9/11 Suspect Grills US Judge on Religion
This is exactly why international terrorists cannot be tried within traditional legal systems. Ordinary laws and courts are not equipped to handle fanatical islamic terrorists and their pack of turncoat leftist lawyers.
That Sheikh Mohammed would challenge the judge is to be expected, that's just another grandstanding tactic. What is unheard of is the judge allowing himself to be grilled. This judge better take control of this trial or it will be turned into a farce. This trial is extremely important as it will set precedent for all that follow.
Mohammed needs to be kept in a separate cell and participate in court via closed circuit TV to prevent him from disrupting the trial. His lawyers must not be allowed to stray from pertinent statements or to make propaganda speeches from the court.
FROM ISLAMONLINE.NET
9/11 Suspect Grills US Judge on Religion
CAIRO — In an usual Guantanamo military trial, the alleged mastermind of the 9/11 attacks has grilled a US military judge about views on religion and torture and whether he belonged to an extremist religious group, reported the Los Angeles Times on Wednesday, September 24.
"The government considers all of us fanatical extremists," Khalid Sheikh Mohammed told Marine Col. Ralph Kohlmann.
"How can you, as an officer of the US Marine Corps, stand over me in judgment?"
Mohamed, a Pakistani national, asked the judge whether he belonged to an extremist religious group.
"We are well-known as extremists and fanatics, and there are also Christians and Jews that are very extremist.
"If you, for example, were part of Jerry Falwell or Pat Robertson's groups, then you would not at all be impartial towards us," he said, referring to US evangelical Christian leaders who have denounced Islam as violent.
The judge replied that though he attended some Lutheran and Episcopal services in the past, he is religious.
"When I have attended church, I was a member of various Lutheran churches and Episcopal churches, and I have not attended any of them for a long time because I have moved so often."
Mohammed and four other suspects are being tried over charges of conspiring to carry out the 9/11 attacks on the US.
They are among 15 "high-value" Al Qaeda prisoners previously held in CIA custody and later sent to Guantanamo, most of them in 2006.
The widely criticized Guantanamo Military Commissions are the first US war crimes tribunals since World War Two.
They were established to try non-US captives whom the Bush administration considers "enemy combatants" not entitled to the legal protections granted to US soldiers and civilians.
Complex
Mohammed also grilled the US judge about his views on torture and his knowledge of coercive interrogation tactics the CIA has admitted using on him.
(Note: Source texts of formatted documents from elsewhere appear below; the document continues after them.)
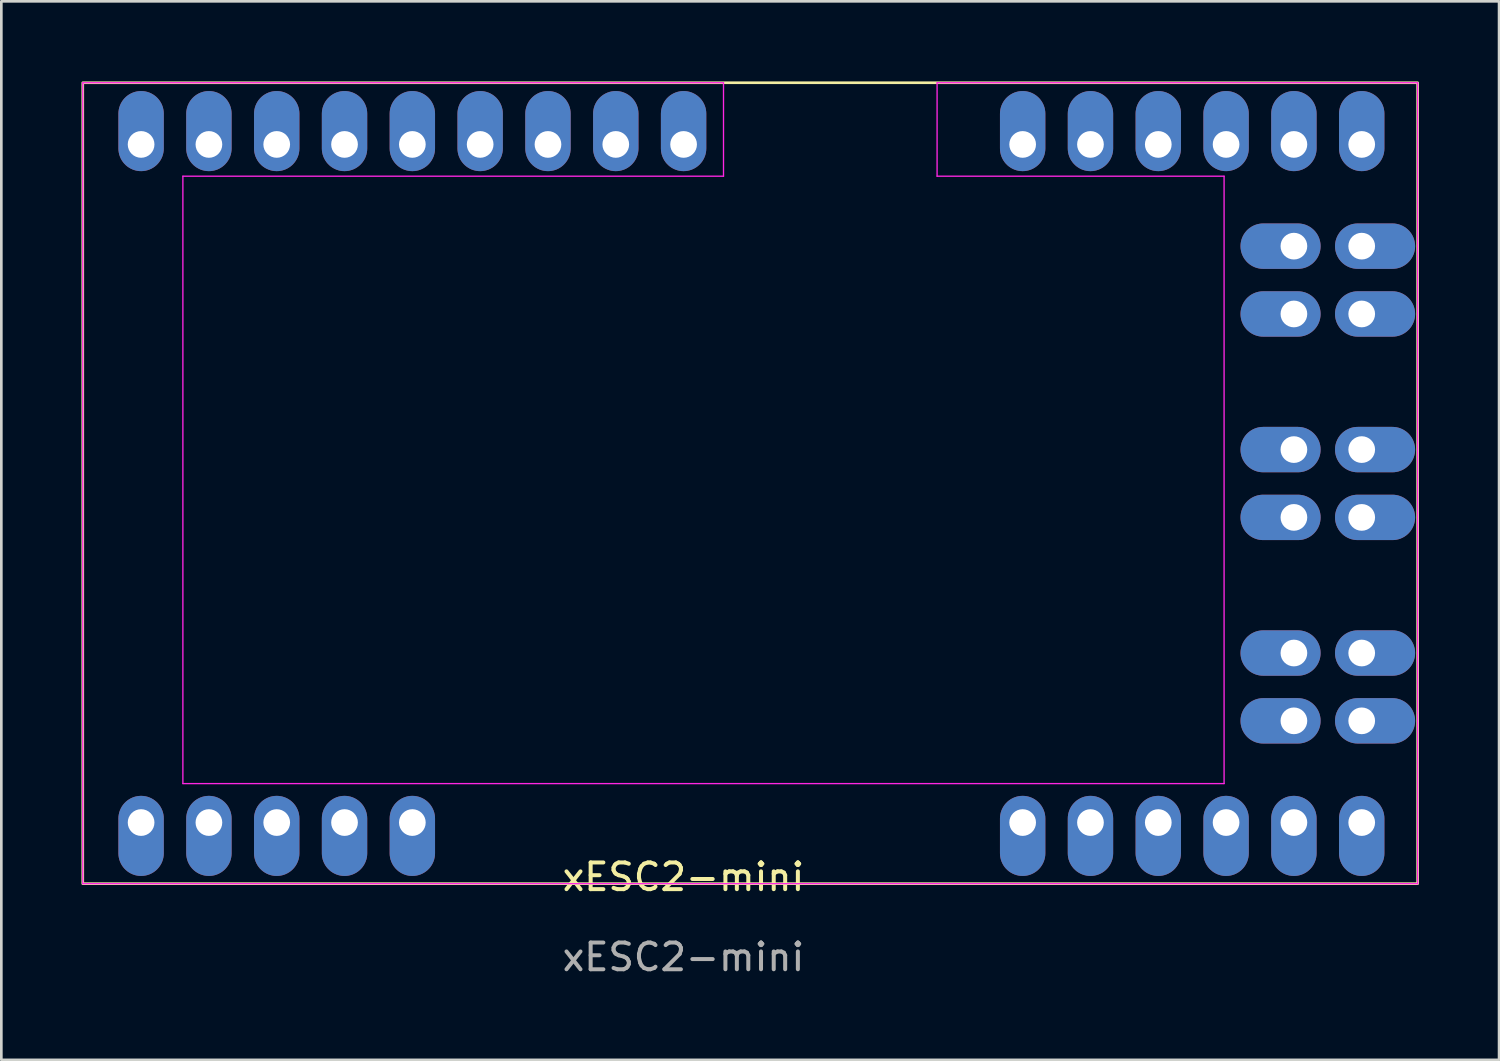
<source format=kicad_pcb>
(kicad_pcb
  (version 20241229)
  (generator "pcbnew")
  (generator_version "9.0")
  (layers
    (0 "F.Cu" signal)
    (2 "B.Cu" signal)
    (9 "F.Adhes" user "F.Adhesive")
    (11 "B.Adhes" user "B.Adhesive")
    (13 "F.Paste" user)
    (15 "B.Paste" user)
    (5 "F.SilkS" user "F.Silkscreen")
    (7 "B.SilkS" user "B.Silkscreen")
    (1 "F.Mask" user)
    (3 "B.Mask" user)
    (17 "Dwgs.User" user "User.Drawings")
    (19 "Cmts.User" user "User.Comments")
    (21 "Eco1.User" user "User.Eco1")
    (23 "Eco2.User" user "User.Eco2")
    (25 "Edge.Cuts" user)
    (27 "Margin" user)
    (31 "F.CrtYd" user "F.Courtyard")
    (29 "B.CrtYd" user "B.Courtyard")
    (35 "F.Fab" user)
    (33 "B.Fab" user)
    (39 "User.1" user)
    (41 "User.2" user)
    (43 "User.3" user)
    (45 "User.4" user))
  (footprint "xESC2-mini"
    (layer "F.Cu")
    (at 22.55 30.3)
    (property "Reference" "xESC2-mini" (at 0 -0.5 0) (unlocked yes) (layer "F.SilkS") (effects (font (size 1 1) (thickness 0.15))))
    (attr through_hole)
    (fp_rect (start -22.5 -30.25) (end 27.5 -0.25) (stroke (width 0.1) (type default)) (fill no) (layer "F.SilkS"))
    (fp_line (start -22.5 -30.25) (end -22.5 -0.25) (stroke (width 0.05) (type default)) (layer "F.CrtYd"))
    (fp_line (start -22.5 -0.25) (end 27.5 -0.25) (stroke (width 0.05) (type default)) (layer "F.CrtYd"))
    (fp_line (start -18.75 -26.75) (end 1.5 -26.75) (stroke (width 0.05) (type default)) (layer "F.CrtYd"))
    (fp_line (start -18.75 -4) (end -18.75 -26.75) (stroke (width 0.05) (type default)) (layer "F.CrtYd"))
    (fp_line (start 1.5 -30.25) (end -22.5 -30.25) (stroke (width 0.05) (type default)) (layer "F.CrtYd"))
    (fp_line (start 1.5 -26.75) (end 1.5 -30.25) (stroke (width 0.05) (type default)) (layer "F.CrtYd"))
    (fp_line (start 9.5 -30.25) (end 9.5 -26.75) (stroke (width 0.05) (type default)) (layer "F.CrtYd"))
    (fp_line (start 9.5 -26.75) (end 20.25 -26.75) (stroke (width 0.05) (type default)) (layer "F.CrtYd"))
    (fp_line (start 20.25 -26.75) (end 20.25 -4) (stroke (width 0.05) (type default)) (layer "F.CrtYd"))
    (fp_line (start 20.25 -4) (end -18.75 -4) (stroke (width 0.05) (type default)) (layer "F.CrtYd"))
    (fp_line (start 27.5 -30.25) (end 9.5 -30.25) (stroke (width 0.05) (type default)) (layer "F.CrtYd"))
    (fp_line (start 27.5 -0.25) (end 27.5 -30.25) (stroke (width 0.05) (type default)) (layer "F.CrtYd"))
    (fp_text user "${REFERENCE}" (at 0 2.5 0) (unlocked yes) (layer "F.Fab") (effects (font (size 1 1) (thickness 0.15))))
    (pad "1" thru_hole oval (at -17.775 -27.94 270) (size 3 1.7) (drill oval 1 (offset -0.5 0)) (layers "*.Cu" "*.Mask"))
    (pad "2" thru_hole oval (at -15.235 -27.94 270) (size 3 1.7) (drill oval 1 (offset -0.5 0)) (layers "*.Cu" "*.Mask"))
    (pad "3" thru_hole oval (at -10.155 -27.94 270) (size 3 1.7) (drill oval 1 (offset -0.5 0)) (layers "*.Cu" "*.Mask"))
    (pad "4" thru_hole oval (at -7.615 -27.94 270) (size 3 1.7) (drill oval 1 (offset -0.5 0)) (layers "*.Cu" "*.Mask"))
    (pad "5" thru_hole oval (at -5.075 -27.94 270) (size 3 1.7) (drill oval 1 (offset -0.5 0)) (layers "*.Cu" "*.Mask"))
    (pad "5V" thru_hole oval (at -12.695 -27.94 270) (size 3 1.7) (drill oval 1 (offset -0.5 0)) (layers "*.Cu" "*.Mask"))
    (pad "5V" thru_hole oval (at 17.785 -27.94 270) (size 3 1.7) (drill oval 1 (offset -0.5 0)) (layers "*.Cu" "*.Mask"))
    (pad "5V" thru_hole oval (at 17.785 -2.54 270) (size 3 1.7) (drill oval 1 (offset 0.5 0)) (layers "*.Cu" "*.Mask"))
    (pad "5V" thru_hole oval (at 20.325 -27.94 270) (size 3 1.7) (drill oval 1 (offset -0.5 0)) (layers "*.Cu" "*.Mask"))
    (pad "5V" thru_hole oval (at 20.325 -2.54 270) (size 3 1.7) (drill oval 1 (offset 0.5 0)) (layers "*.Cu" "*.Mask"))
    (pad "6" thru_hole oval (at -2.535 -27.94 270) (size 3 1.7) (drill oval 1 (offset -0.5 0)) (layers "*.Cu" "*.Mask"))
    (pad "11" thru_hole oval (at -20.315 -2.54 270) (size 3 1.7) (drill oval 1 (offset 0.5 0)) (layers "*.Cu" "*.Mask"))
    (pad "12" thru_hole oval (at -17.775 -2.54 270) (size 3 1.7) (drill oval 1 (offset 0.5 0)) (layers "*.Cu" "*.Mask"))
    (pad "13" thru_hole oval (at -15.235 -2.54 270) (size 3 1.7) (drill oval 1 (offset 0.5 0)) (layers "*.Cu" "*.Mask"))
    (pad "14" thru_hole oval (at -12.695 -2.54 270) (size 3 1.7) (drill oval 1 (offset 0.5 0)) (layers "*.Cu" "*.Mask"))
    (pad "GND" thru_hole oval (at -20.315 -27.94 270) (size 3 1.7) (drill oval 1 (offset -0.5 0)) (layers "*.Cu" "*.Mask"))
    (pad "GND" thru_hole oval (at -10.155 -2.54 270) (size 3 1.7) (drill oval 1 (offset 0.5 0)) (layers "*.Cu" "*.Mask"))
    (pad "GND" thru_hole oval (at 0.005 -27.94 270) (size 3 1.7) (drill oval 1 (offset -0.5 0)) (layers "*.Cu" "*.Mask"))
    (pad "GND" thru_hole oval (at 22.865 -27.94 270) (size 3 1.7) (drill oval 1 (offset -0.5 0)) (layers "*.Cu" "*.Mask"))
    (pad "GND" thru_hole oval (at 22.865 -2.54 270) (size 3 1.7) (drill oval 1 (offset 0.5 0)) (layers "*.Cu" "*.Mask"))
    (pad "GND" thru_hole oval (at 25.405 -27.94 270) (size 3 1.7) (drill oval 1 (offset -0.5 0)) (layers "*.Cu" "*.Mask"))
    (pad "GND" thru_hole oval (at 25.405 -2.54 270) (size 3 1.7) (drill oval 1 (offset 0.5 0)) (layers "*.Cu" "*.Mask"))
    (pad "U" thru_hole oval (at 22.865 -8.89 270) (size 1.7 3) (drill oval 1 (offset 0 0.5)) (layers "*.Cu" "*.Mask"))
    (pad "U" thru_hole oval (at 22.865 -6.35 270) (size 1.7 3) (drill oval 1 (offset 0 0.5)) (layers "*.Cu" "*.Mask"))
    (pad "U" thru_hole oval (at 25.405 -8.89 270) (size 1.7 3) (drill oval 1 (offset 0 -0.5)) (layers "*.Cu" "*.Mask"))
    (pad "U" thru_hole oval (at 25.405 -6.35 270) (size 1.7 3) (drill oval 1 (offset 0 -0.5)) (layers "*.Cu" "*.Mask"))
    (pad "V" thru_hole oval (at 22.865 -16.51 270) (size 1.7 3) (drill oval 1 (offset 0 0.5)) (layers "*.Cu" "*.Mask"))
    (pad "V" thru_hole oval (at 22.865 -13.97 270) (size 1.7 3) (drill oval 1 (offset 0 0.5)) (layers "*.Cu" "*.Mask"))
    (pad "V" thru_hole oval (at 25.405 -16.51 270) (size 1.7 3) (drill oval 1 (offset 0 -0.5)) (layers "*.Cu" "*.Mask"))
    (pad "V" thru_hole oval (at 25.405 -13.97 270) (size 1.7 3) (drill oval 1 (offset 0 -0.5)) (layers "*.Cu" "*.Mask"))
    (pad "VM" thru_hole oval (at 12.705 -27.94 270) (size 3 1.7) (drill oval 1 (offset -0.5 0)) (layers "*.Cu" "*.Mask"))
    (pad "VM" thru_hole oval (at 12.705 -2.54 270) (size 3 1.7) (drill oval 1 (offset 0.5 0)) (layers "*.Cu" "*.Mask"))
    (pad "VM" thru_hole oval (at 15.245 -27.94 270) (size 3 1.7) (drill oval 1 (offset -0.5 0)) (layers "*.Cu" "*.Mask"))
    (pad "VM" thru_hole oval (at 15.245 -2.54 270) (size 3 1.7) (drill oval 1 (offset 0.5 0)) (layers "*.Cu" "*.Mask"))
    (pad "W" thru_hole oval (at 22.865 -24.13 270) (size 1.7 3) (drill oval 1 (offset 0 0.5)) (layers "*.Cu" "*.Mask"))
    (pad "W" thru_hole oval (at 22.865 -21.59 270) (size 1.7 3) (drill oval 1 (offset 0 0.5)) (layers "*.Cu" "*.Mask"))
    (pad "W" thru_hole oval (at 25.405 -24.13 270) (size 1.7 3) (drill oval 1 (offset 0 -0.5)) (layers "*.Cu" "*.Mask"))
    (pad "W" thru_hole oval (at 25.405 -21.59 270) (size 1.7 3) (drill oval 1 (offset 0 -0.5)) (layers "*.Cu" "*.Mask")))
  (gr_rect
    (start -3 -3)
    (end 53.1 36.648)
    (stroke (width 0.1) (type default))
    (fill no)
    (layer "Edge.Cuts")))
</source>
Kohlmann replied the line between acceptable interrogation and torture is impossible to quantify without seeing the details.
He said he had given two articles to a high-school seminar in 2005, discussing the pros and cons of harsh interrogation techniques.
"I set out the scenarios ... to try to show it's a complex question," he said.
Mohammed is one of three Guantanamo suspects known to have been subjected to CIA waterboarding, a form of simulated drowning used in interrogation that human rights groups consider torture.
The judge was also asked about how he followed news coverage on the day of the 9/11 attacks and replied that his memory was imprecise.
He also said he had no opinion on the facts of the 9/11 attacks, which triggered US President George W. Bush's "war on terror."
Mohammed's questions to the judge carried political statements about US troops in Iraq and Afghanistan, the prejudice of Christians and Jews against Islam, and even the writings of Richard Nixon.
Some comments prompted a government censor to cut off his microphone, citing national security concerns. The judge eventually lost patience.
"I will not allow you to act in a manner that is disrespectful to this court. . . . Do you understand me clearly?" Kohlmann said.
Disqualifying
The US judge has denied a request by the five defendants for a late start to accommodate the fasting schedule in the holy month of Ramadan.
He also brushed off a request to end the day early for the holy month.
Defense attorneys said they are considering whether to ask Kohlmann to disqualify himself based on his answers.
Lawyers have long complained of problems that make it impossible for their clients to get a fair trial.
They complain that the court translators are incompetent, as the defendants don't speak English, and that they can't talk to friends and family of the accused without prosecutors finding out about it.
"Today was more evidence of chaos," said Jackson, a lawyer for Mohammed's alleged moneyman, Mustafa Ahmed Hawsawi.
"It shows that despite hundreds of millions of taxpayer dollars, the system is not functioning."